We are told we are equal, and we must fight to stop discrimination and to pretend that we are not all different.
I actually find ‘difference spotting’ a difficulty until I am reminded of my own differences. Unfortunately I am reminded all too often.
When events are organised to highlight the achievements of just one particular ethnic group, I am reminded that I am different and am ‘outside’ (or ‘inside’) a label, and so am different, to be treated differently.
Were it not for the way I am constantly reminded of ‘differences’ I’d just get on with the ’sameness’ and common ground I have with the others I live and work with.
Sadly, or even ashamedly, I am English White. I can’t help being English White, but apparently it’s something the thought police say I should apologise for. Actually, they don’t like the ‘English‘ bit of English White, but insist ‘English‘ is replaced by ‘British‘. Ideally they want me to define myself as ‘European‘. I’m not. I’m English White.
To celebrate my own cultural heritage, individuality and diversity would be labelled an act of racism, whilst it is encouraged as a right in other ethnic groups (We’ve got Black History Month every October, but no sign of a White History Month, and there are always events for ‘Blacks’ happening in most metropolitan areas, but none earmarked as for ‘Whites’. When I question this I am barked at and told that every other event ever is for ‘Whites’.).
I find this confusing and it results in reminding me that I am different and have no rights to be treated equally or as if I am the same, despite the fact that in everyday life I enjoy the ’sameness’ (however that’s measured) that binds me to my friends regardless of our ethnic groups and diversity of origin and custom.
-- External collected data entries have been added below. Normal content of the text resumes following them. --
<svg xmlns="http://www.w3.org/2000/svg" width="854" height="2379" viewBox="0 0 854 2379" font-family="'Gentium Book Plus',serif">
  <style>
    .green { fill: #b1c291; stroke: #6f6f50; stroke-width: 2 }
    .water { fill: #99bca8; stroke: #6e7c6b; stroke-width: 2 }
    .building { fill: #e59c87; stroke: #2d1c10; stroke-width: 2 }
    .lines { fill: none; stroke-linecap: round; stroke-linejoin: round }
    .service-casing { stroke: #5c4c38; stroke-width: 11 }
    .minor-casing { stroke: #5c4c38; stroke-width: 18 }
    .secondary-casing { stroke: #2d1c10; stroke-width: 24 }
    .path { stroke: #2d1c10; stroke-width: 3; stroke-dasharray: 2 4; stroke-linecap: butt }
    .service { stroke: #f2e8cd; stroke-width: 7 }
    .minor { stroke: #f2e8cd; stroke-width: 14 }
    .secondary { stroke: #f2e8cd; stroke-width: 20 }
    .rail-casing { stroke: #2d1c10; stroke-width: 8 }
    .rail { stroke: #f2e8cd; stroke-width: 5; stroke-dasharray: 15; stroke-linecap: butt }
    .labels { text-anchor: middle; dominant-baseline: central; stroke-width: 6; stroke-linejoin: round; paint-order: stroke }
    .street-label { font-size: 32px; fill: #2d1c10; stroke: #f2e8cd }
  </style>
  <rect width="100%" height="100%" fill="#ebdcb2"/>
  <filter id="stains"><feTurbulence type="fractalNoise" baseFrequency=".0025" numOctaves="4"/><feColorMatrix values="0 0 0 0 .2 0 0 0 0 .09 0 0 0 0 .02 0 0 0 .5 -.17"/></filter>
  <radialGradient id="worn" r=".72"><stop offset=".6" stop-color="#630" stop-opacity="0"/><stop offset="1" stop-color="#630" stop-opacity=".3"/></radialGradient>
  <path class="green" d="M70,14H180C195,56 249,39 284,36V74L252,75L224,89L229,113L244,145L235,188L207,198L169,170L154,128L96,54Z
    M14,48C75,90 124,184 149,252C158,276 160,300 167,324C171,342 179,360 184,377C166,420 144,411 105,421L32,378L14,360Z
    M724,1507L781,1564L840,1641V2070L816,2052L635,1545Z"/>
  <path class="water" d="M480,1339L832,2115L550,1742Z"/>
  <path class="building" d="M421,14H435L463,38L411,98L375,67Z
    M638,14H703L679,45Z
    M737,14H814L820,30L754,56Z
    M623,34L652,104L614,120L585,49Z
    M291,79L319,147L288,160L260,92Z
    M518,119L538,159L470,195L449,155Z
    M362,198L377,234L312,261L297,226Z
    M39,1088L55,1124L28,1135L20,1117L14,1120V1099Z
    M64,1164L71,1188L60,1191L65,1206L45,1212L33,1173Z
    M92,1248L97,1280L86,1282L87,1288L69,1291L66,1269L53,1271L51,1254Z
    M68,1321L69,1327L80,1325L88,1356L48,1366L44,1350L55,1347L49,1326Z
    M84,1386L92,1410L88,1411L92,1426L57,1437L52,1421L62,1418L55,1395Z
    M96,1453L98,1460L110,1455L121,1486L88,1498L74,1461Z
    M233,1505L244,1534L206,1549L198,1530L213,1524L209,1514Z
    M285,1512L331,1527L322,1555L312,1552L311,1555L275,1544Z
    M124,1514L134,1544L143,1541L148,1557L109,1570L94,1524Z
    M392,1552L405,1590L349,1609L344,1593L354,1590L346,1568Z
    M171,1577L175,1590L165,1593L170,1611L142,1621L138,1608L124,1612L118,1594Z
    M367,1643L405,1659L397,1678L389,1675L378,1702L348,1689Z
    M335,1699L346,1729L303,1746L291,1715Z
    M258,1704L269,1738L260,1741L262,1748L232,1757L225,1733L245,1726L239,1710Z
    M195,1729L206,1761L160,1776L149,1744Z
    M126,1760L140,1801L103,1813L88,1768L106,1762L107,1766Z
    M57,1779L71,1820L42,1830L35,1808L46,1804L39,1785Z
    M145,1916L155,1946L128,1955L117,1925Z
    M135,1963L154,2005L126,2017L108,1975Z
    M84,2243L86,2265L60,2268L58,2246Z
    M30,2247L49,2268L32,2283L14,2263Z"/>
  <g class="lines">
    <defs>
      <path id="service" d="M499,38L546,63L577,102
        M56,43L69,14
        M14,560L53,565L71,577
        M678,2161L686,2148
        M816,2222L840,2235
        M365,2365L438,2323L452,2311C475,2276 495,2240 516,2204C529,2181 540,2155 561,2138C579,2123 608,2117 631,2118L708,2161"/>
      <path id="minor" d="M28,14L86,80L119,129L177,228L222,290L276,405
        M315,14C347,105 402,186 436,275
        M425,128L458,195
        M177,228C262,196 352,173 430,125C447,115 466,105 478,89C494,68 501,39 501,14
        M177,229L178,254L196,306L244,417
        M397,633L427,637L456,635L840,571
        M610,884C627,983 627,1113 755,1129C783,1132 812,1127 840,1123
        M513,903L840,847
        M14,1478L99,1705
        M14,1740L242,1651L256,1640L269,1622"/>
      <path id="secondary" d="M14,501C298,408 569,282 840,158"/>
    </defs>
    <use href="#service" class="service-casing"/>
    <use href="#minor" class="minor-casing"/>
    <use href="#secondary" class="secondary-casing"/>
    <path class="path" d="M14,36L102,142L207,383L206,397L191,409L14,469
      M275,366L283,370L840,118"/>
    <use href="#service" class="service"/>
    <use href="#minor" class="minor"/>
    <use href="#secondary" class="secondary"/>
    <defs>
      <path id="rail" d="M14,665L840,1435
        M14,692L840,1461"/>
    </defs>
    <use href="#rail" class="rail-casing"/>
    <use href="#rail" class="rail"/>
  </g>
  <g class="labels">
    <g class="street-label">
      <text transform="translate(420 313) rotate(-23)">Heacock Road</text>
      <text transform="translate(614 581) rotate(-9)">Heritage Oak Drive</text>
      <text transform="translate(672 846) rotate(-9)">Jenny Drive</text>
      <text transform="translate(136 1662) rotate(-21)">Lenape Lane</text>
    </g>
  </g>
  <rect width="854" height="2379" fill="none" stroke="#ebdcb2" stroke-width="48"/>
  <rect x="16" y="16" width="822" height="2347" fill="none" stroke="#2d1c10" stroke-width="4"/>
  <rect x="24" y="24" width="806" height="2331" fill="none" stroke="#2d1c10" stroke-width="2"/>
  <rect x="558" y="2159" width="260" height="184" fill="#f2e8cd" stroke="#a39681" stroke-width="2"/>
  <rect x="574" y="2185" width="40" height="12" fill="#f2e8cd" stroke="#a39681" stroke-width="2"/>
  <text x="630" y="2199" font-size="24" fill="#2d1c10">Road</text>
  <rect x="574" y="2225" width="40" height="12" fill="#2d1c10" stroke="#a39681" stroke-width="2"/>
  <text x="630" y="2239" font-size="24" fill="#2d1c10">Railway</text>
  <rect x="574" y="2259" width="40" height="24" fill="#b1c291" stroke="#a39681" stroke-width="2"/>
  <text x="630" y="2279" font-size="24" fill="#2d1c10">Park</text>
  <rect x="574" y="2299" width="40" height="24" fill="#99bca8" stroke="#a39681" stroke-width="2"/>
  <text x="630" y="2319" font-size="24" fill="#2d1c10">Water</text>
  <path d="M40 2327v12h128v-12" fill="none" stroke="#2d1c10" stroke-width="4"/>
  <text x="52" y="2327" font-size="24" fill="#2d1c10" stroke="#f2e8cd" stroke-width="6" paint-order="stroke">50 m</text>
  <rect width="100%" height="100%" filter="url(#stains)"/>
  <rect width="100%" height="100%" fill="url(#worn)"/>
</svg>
About a decade ago, going to certain shows at the Hackney Empire where White people had to pay more than people from other ethnic groups for their tickets, I was reminded that I was different. A guy I went with who earns nearly twice as much as me, but is Black, got in for a lot cheaper than me because I was White. So, that reminded me we were different, despite the fact we are great friends. He felt quite embarrassed about Hackney Council’s kind reminder that I was different to him and was outraged at what he saw as an apartheid system in operation. Up to that point we’d been oblivious to each other’s differences and had been celebrating our sameness and our common ground of interest in the production we were going to watch.
When they deliver the Asian-only telephone directory or the Black-only telephone directory, with their explicit instructions that when you want a plumber you can use the telephone directory to find ‘one of your own kind’, I am reminded that I am different. I never get delivered a White-only telephone directory, and even if I did I’m not quite sure that when I’m looking for a plumber I want ‘one of my own kind’. I’d rather have one of the ‘reliable and knows what he/she’s doing’ kind! I don’t care about their ethnic difference or sameness to me, and I certainly don’t want to give people my business just because of their ethnic origin. Yet, apparently, others do, so that reminds me that I am different.
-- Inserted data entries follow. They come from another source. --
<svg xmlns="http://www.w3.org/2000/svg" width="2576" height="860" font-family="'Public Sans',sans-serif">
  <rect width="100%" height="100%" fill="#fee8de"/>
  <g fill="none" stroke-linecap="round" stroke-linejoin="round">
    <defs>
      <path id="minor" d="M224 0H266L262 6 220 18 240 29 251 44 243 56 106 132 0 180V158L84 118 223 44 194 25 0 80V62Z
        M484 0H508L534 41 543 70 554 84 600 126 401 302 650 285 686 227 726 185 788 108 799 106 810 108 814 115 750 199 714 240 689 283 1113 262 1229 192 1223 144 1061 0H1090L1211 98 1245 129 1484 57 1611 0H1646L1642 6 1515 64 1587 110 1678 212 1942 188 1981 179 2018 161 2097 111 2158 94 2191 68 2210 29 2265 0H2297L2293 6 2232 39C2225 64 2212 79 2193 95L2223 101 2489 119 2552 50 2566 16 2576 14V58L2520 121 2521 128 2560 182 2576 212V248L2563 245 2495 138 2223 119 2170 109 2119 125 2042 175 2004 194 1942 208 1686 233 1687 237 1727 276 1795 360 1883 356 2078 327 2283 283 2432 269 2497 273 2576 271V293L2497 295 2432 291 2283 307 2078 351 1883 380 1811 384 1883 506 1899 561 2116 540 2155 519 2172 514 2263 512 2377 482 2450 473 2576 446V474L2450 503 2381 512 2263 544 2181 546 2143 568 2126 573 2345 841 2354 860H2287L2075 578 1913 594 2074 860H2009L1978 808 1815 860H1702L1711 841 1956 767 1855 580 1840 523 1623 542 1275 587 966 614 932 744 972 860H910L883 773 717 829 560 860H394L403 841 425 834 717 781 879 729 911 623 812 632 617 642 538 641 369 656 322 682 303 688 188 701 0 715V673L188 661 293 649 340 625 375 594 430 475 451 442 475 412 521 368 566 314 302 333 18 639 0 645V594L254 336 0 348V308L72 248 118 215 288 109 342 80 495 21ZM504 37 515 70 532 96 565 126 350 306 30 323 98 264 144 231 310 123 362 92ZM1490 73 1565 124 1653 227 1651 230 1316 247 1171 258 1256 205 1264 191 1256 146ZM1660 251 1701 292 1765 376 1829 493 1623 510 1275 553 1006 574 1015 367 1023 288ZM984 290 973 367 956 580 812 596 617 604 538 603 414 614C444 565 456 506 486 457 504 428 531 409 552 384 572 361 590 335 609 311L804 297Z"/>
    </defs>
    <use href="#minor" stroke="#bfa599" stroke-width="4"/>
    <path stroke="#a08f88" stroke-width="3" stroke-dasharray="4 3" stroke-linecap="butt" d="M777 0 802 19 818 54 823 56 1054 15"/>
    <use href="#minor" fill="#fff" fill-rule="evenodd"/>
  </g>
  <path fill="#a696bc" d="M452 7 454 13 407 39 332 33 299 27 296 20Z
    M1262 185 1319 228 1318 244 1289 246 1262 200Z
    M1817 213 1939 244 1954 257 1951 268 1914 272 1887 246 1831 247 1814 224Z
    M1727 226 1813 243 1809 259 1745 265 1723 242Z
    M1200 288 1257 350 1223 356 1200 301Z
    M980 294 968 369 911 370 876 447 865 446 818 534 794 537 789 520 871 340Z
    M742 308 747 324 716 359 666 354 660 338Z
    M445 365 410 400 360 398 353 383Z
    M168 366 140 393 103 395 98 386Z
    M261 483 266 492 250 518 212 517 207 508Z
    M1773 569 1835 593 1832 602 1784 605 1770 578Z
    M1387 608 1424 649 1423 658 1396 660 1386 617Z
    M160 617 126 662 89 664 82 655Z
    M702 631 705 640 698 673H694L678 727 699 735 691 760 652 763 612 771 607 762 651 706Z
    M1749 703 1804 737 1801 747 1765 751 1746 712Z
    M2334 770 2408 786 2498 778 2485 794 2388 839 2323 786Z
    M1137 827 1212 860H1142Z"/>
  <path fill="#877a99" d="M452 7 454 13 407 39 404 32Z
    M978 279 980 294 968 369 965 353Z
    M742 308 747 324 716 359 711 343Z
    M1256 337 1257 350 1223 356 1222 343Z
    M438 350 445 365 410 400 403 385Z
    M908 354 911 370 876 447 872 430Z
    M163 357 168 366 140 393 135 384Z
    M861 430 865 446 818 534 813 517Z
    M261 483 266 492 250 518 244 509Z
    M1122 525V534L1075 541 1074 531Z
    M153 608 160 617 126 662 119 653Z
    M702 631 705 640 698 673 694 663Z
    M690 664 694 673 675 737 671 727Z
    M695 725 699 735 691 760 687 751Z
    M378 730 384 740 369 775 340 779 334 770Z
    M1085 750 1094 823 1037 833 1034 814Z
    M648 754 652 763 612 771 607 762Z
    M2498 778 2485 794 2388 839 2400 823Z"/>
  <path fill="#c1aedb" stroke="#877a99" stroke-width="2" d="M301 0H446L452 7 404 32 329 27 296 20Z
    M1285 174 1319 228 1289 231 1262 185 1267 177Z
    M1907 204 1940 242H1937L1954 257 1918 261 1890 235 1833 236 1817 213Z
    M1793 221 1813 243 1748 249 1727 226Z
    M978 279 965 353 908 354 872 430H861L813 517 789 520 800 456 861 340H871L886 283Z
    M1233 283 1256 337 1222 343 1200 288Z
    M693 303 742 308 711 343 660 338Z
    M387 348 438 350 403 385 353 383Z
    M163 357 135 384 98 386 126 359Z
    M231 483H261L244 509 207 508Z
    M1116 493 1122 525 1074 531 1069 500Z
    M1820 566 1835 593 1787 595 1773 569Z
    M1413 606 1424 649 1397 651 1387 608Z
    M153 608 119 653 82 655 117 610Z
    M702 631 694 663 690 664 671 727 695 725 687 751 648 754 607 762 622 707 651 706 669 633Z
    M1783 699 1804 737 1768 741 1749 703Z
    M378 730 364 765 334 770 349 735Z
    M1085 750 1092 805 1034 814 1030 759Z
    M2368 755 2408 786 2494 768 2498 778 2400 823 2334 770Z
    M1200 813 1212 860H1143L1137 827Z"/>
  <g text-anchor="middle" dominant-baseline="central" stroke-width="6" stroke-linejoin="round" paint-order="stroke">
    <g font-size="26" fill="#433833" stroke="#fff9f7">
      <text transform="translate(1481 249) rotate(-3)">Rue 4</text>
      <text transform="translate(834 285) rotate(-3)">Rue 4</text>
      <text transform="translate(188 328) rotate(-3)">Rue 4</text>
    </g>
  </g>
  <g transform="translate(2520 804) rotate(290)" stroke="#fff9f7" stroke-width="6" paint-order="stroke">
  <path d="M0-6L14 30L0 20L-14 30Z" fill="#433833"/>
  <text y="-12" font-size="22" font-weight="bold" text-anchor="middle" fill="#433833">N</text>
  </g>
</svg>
When I rang the local council about needing extra rubbish collected, they had to note down my ethnic origin or they wouldn’t respond. Now, I’ve no idea if that meant that I’d get ‘my own kind’ collecting the rubbish, or if it meant that I’d get a faster or a slower response based on my answer, but I do know that once again it reminded me that I am different.
I am told that if I hold up the flag of the country I was born in, live and work in, I am racist. And yet the family of Amir Khan, the talented British-Asian boxer living in the UK and representing the UK around the world, wave Pakistani flags at his events, rather than the British flag (the flag of the country he lives in and represents) and this is not racist. So, again I’m reminded that I am different. Indeed, to call me a ‘Brit’ as a shortened part of ‘British’ is fine. To call somebody a ‘Paki’ as an equally valid shortened form of ‘Pakistani’ is not fine. Different rules, so again I am reminded that I am different.
Those who live in the country of Scotland, those who live in the country of Wales, they have their own ‘governments’. When I as an English White man ask for a government for England, usually folks start on about there being no such thing as an English White person, and they deconstruct my cultural heritage and tell me I’m a cross breed, a mongrel, rattling on about Saxons and Normans. It doesn’t matter that the Scottish or the Welsh are equally cross-breeds, they are allowed their own government and their own radio stations whilst I’m not. Once again I’m reminded I’m different.
As an English White man I am different, yes, but, please, I just want to be treated the same as everybody else.